After Brexit, since January 1st the UK is now considered to be a ‘third country’ by the EU. Hence there are implications for any transactions of trade with the UK
Brexit has caused additional costs for businesses and private individuals to import second hand cars into the Republic of Ireland. New changes have triggered a Custom Duty of 10% (Subject to Whether Vehicles is UK origin or Not) and Irish VAT on Sales for 21% (Jan /Feb 2021) and its rise to 23% subsequently. The burden for VAT and Customs Duties is hard to pass on to the customers who will refuse to pay the additional costs hence Dealers or sellers have to factor in this additional cost when submitting their return with Revenue.
As per Revenue Guidance.
From 1 January 2021 vehicle imported from Great Britain are liable to:
Customs duty, if applicable
Vehicle Registration Tax (VRT)
VAT at the current standard rate.
If a person imports a car from the UK to Ireland, VAT on purchase becomes payable at 23%.
Any vehicle imported from the UK into Republic is required to complete a customs declaration.
Custom Duty is 0% if the vehicle is originated in the UK.
Duty is 10% if the vehicle originated outside the UK.
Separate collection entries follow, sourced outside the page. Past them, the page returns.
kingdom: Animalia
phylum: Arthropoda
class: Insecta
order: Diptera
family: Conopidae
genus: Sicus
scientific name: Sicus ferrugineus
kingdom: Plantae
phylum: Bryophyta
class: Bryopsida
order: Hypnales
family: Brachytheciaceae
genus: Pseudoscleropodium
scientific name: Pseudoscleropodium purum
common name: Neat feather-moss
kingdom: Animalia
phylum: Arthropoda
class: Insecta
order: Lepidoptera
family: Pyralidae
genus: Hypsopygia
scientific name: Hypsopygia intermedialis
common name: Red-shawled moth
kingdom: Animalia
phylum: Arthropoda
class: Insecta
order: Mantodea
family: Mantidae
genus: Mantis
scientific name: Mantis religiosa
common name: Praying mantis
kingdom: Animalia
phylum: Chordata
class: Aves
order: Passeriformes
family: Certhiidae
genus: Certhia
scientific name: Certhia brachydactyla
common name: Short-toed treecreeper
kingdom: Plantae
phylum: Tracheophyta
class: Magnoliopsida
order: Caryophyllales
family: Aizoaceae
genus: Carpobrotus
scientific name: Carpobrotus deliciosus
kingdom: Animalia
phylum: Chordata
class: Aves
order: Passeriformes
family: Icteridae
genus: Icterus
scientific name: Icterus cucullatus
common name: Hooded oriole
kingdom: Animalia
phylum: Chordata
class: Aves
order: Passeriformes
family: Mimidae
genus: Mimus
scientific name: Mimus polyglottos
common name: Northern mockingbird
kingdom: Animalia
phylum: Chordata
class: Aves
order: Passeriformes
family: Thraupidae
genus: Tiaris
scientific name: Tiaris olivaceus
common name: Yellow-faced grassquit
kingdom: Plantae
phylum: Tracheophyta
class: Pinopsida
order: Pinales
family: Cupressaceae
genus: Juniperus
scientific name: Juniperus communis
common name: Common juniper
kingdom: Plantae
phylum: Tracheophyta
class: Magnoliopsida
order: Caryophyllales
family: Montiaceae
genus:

Given below example helps you to understand the procedure
For example, if a car dealer sells a car in Ireland that was imported from the UK (Assuming vehicles qualifies Zero Custom Duty) Still a cost of VAT applies at the rate of 23%. Say the Car sale price is 20,000 Euros. This means there is a VAT element in it worth 3,739 Euros making it Dear for the dealer to pay this VAT means eating the viability of importing. Previously Car dealers had to pay on the second-hand UK imported cars VAT on Profit margin which is changed since the Brexit hence full VAT of 23% on the price of the car is required to be charged.